Send out postcards and you will get absolutely no response, but keep doing it, and eventually you will be in their brain and they will use you… Maybe. This is what they tell you to do at real estate brokerages. She treated her newsletter the same way.
She is always complaining that she has no time to blog or tweet, but then spends hours grabbing links from wall street journal, realtor.com, sfgate to put in her newsletter. I make me furious, but it’s not worth the argument… I’ve tried telling her to blog about the links she finds and then link to those blog posts. Kill two birds with one stone…Well, I finally got her to change!
I normally use Aweber.com to send email newsletters. They are highly rated and very good. The problem with Aweber is that you have to opt in all your imported users. So for my wife to move her email list to Aweber, they would all get an opt in email, and she would probably lose 3/4ths of them. Therefore I decided to try mailchimp.com. You can import your list without opting them in, but there are warnings, and you definitely can’t import a commercial list.
I really had to take control of this because again, she only cares that the email goes out… With that being said, she was using outlook to send to groups. Of course she also doesn’t realize that people could be reporting her as email abuse, or putting into their junk mail. As soon as I set her up she could see the importance of being able to monitor that.
Here are the biggest mistakes:
- No Tracking – most importantly you are not removing people that are complaining because you don’t know. They have to reply back to you, but most won’t. The problem with this is as people accuse you of abuse, the ISP get’s updated and eventually you are going to get blocked. So if your sending emails from your primary business account, with too many complaints it will stop working
- No Tracking – I know #1 was the same thing… In this case I’m talking about link tracking. What are people clicking on. This is very important because you can build trends. If everyone is clicking on your mortgage information, then blog more about mortgages. You will engage more readers when they see you blogging about the things they care about.

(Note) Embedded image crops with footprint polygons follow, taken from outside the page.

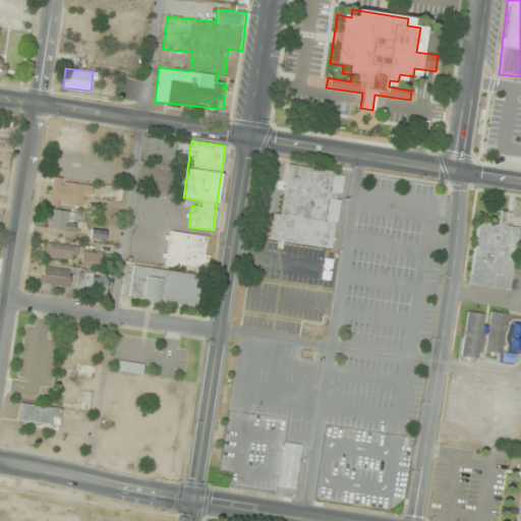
[(286,164),(329,171),(329,173),(343,175),(340,193),(335,193),(335,198),(339,199),(336,224),(333,223),(329,248),(268,239),(272,213),(278,214),(286,164)]
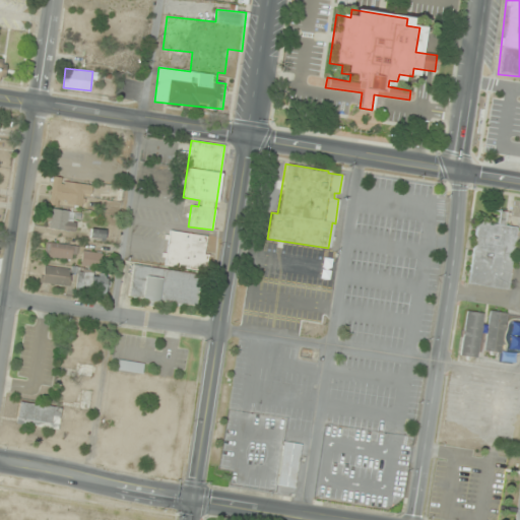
[(81,207),(84,194),(89,195),(91,185),(54,179),(51,202),(81,207)]
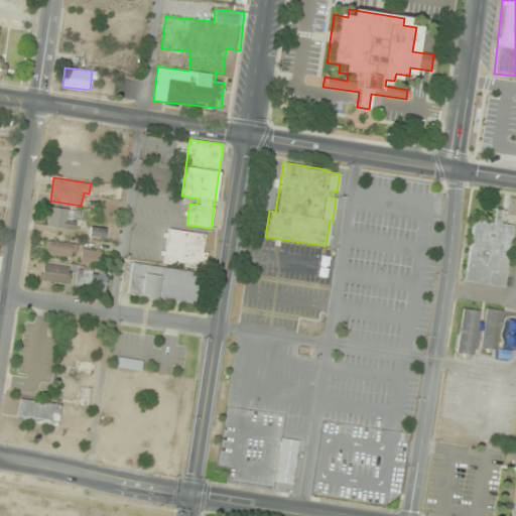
[(75,210),(49,210),(49,228),(75,228),(75,210)]
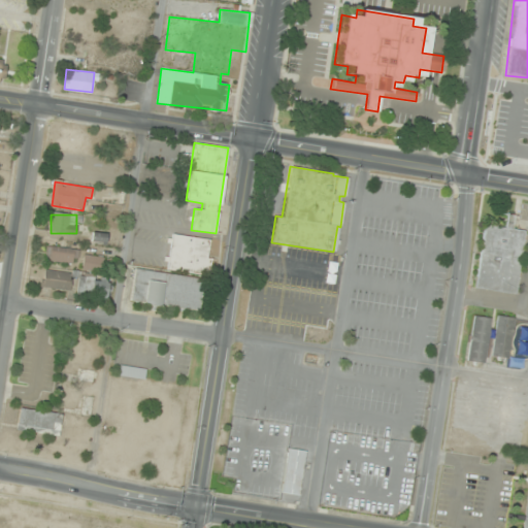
[(483,224),(503,227),(504,224),(510,225),(510,229),(523,230),(514,294),(473,288),(483,224)]
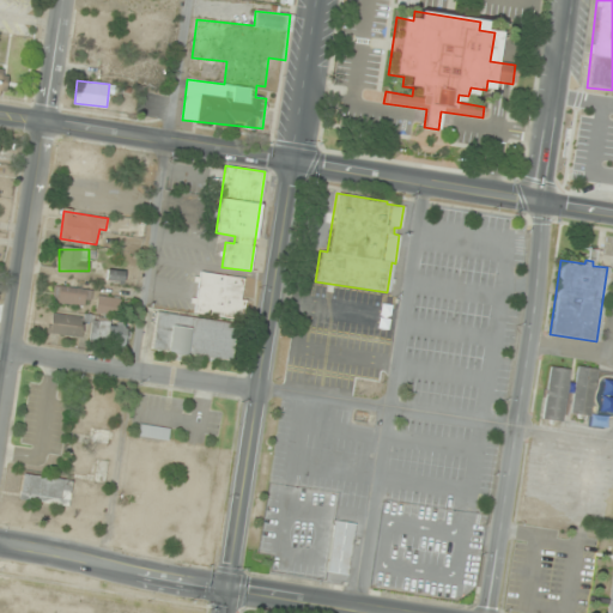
[(194,314),(240,320),(246,279),(200,272),(194,314)]
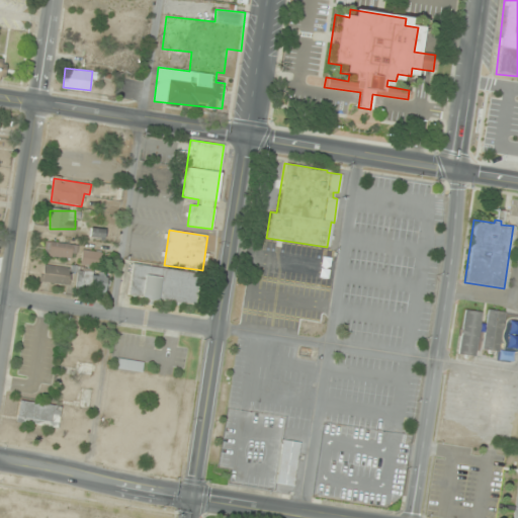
[(76,258),(78,245),(48,241),(47,255),(76,258)]
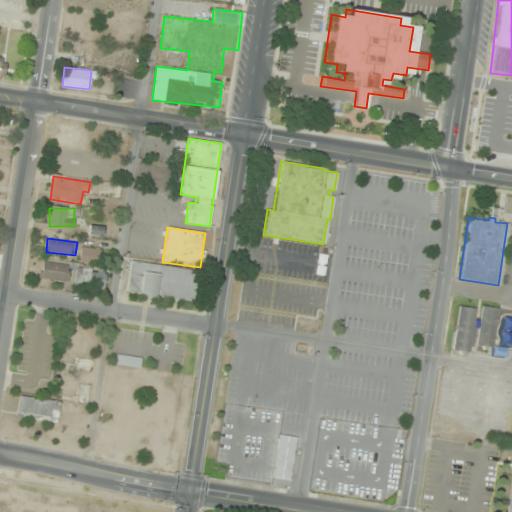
[(79,260),(97,265),(101,251),(83,246),(79,260)]
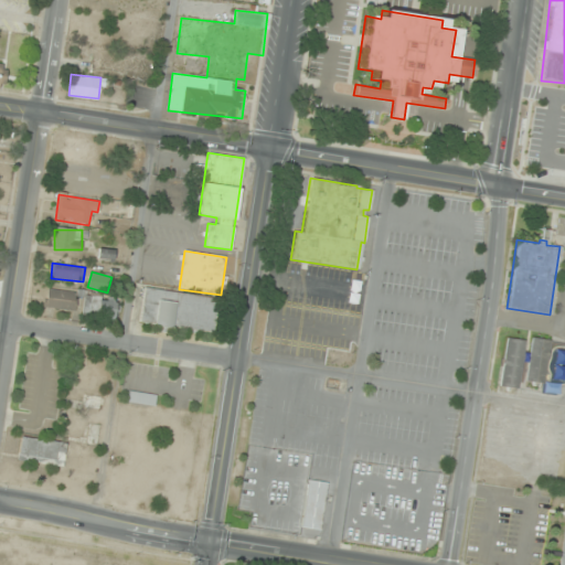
[(213,333),(219,298),(146,288),(140,323),(171,328),(171,327),(213,333)]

- No Tracking – Ok, it’s nut funny anymore, but do you get my point. Email newsletters can provide so much information about your clients. Who opened it, who clicked on what, who opened more than once, who forwarded to a friend. All these are so important.

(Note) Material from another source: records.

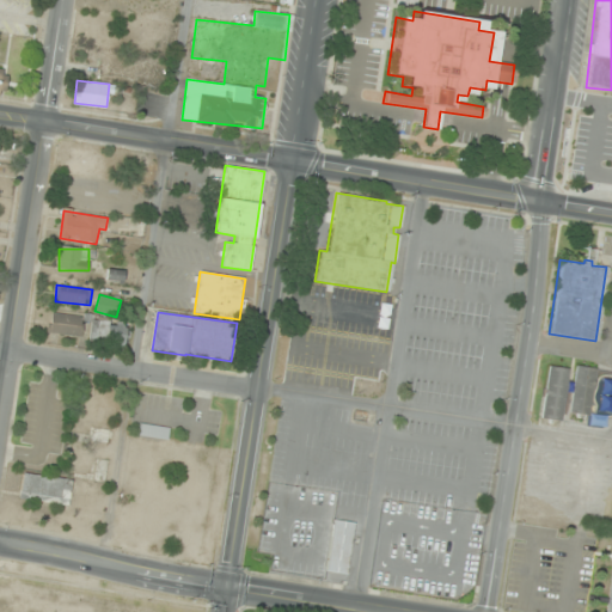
[(83,337),(84,317),(51,313),(49,334),(83,337)]
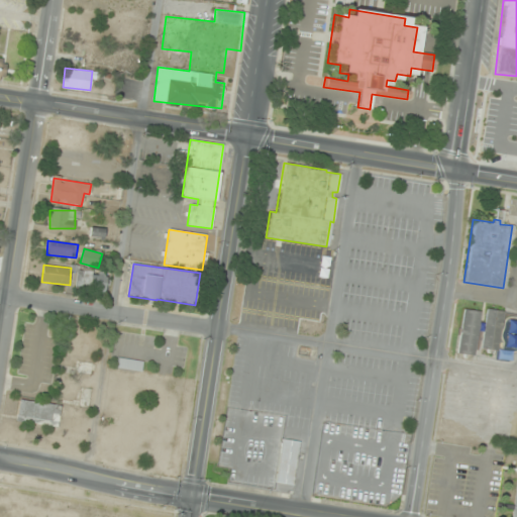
[(104,293),(106,274),(80,270),(77,290),(104,293)]
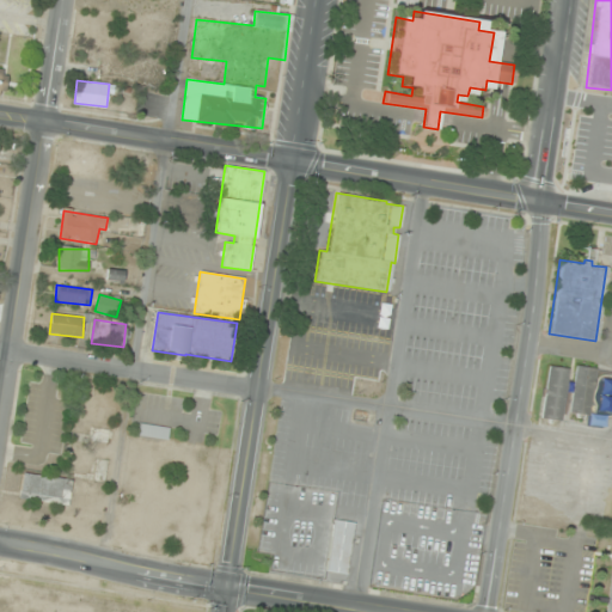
[(546,366),(567,368),(558,421),(539,418),(546,366)]
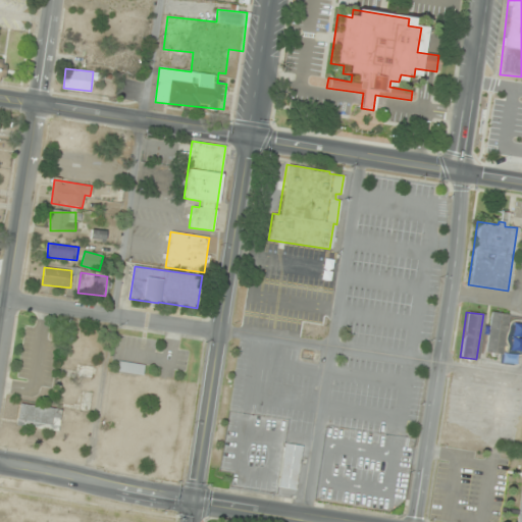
[(489,312),(507,314),(500,354),(483,352),(489,312)]
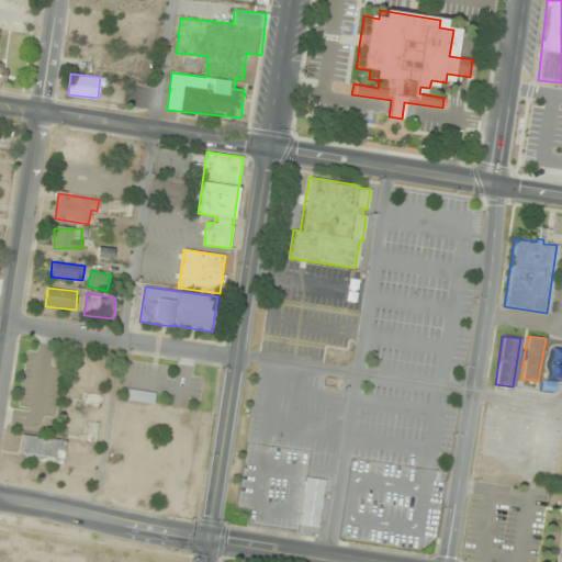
[(126,400),(154,403),(155,392),(127,389),(126,400)]
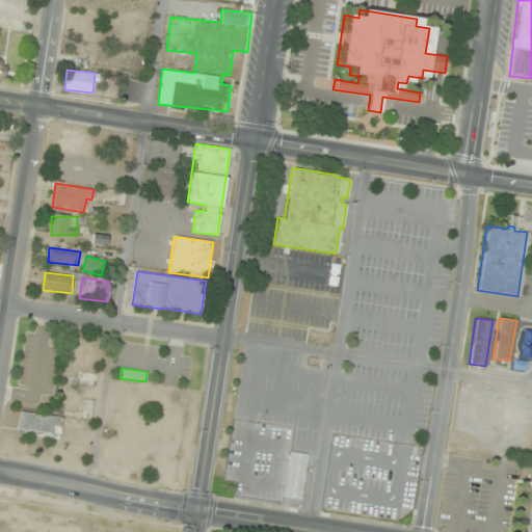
[(59,441),(62,419),(21,413),(18,434),(59,441)]
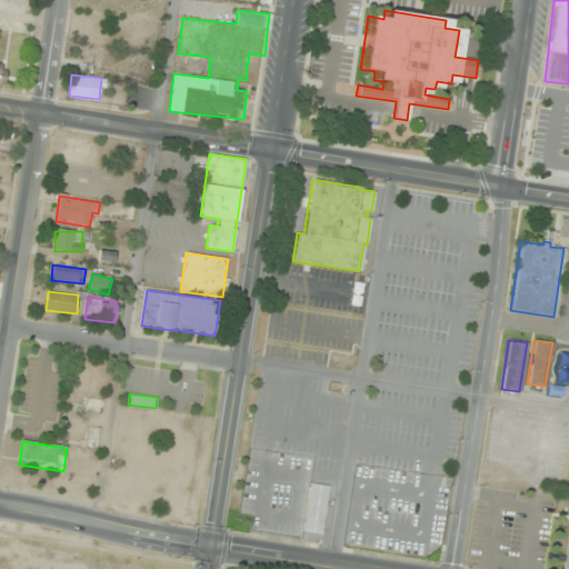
[(328,487),(308,483),(301,531),(321,535),(328,487)]
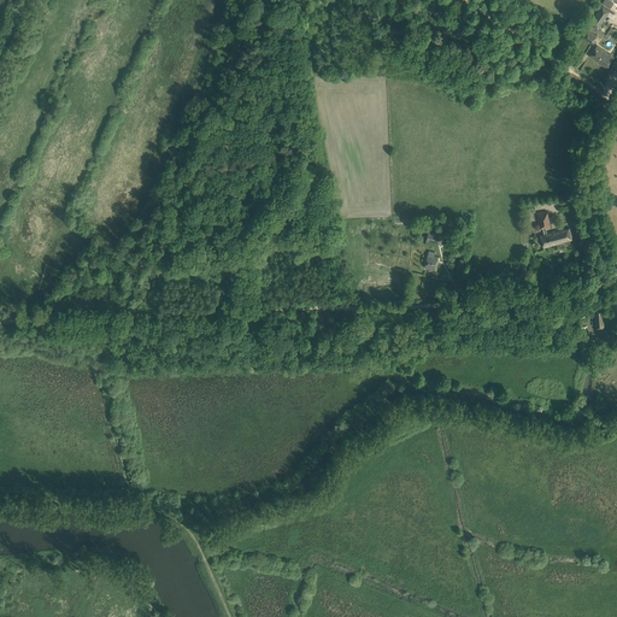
[(597,30),(610,11),(600,5),(587,24),(597,30)]
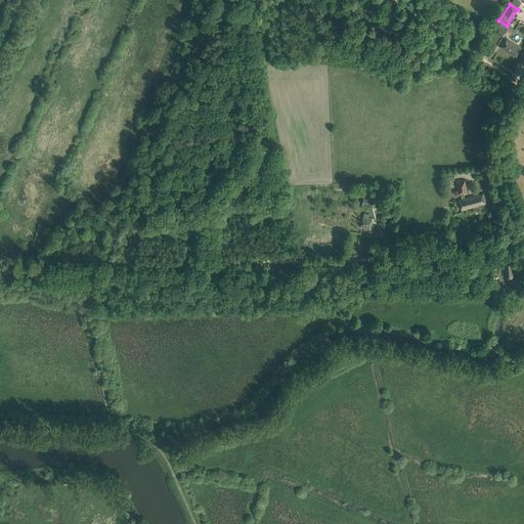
[(501,38),(507,31),(498,25),(494,32),(501,38)]
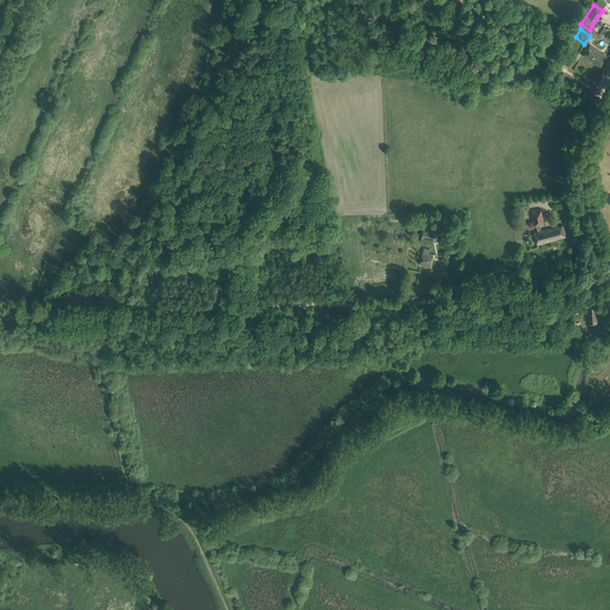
[(607,57),(602,54),(590,45),(583,55),(599,67),(607,57)]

- No text version – when you send with outlook, not only does the HTML look bad, but there is also no way to make a text version for people with none HTML email clients. They get a big glob of code they can’t read. This is also helpful for getting around spam filters. Most spammers don’t take the time to really make a text and html version, so if you have one, you must be human
Technically, mailchimp is very cool. Has tons of reporting and features. We used the A/B test, which allowed us to created 2 subject lines, send out to 50 random people on her list. The subject that got more clicks, was then sent to the rest of the list. Very good feature. The other feature I liked was that I could design the email online, and just point the url to the email body. This will allow me to dynamically update the email newsletter and just resend the campaign saving a lot of time. You can see the email newsletter here
We use the free version which allows 500 emails, and 3,000 emails per month. They just put a logo in the footer of the email, which we don’t mind at all.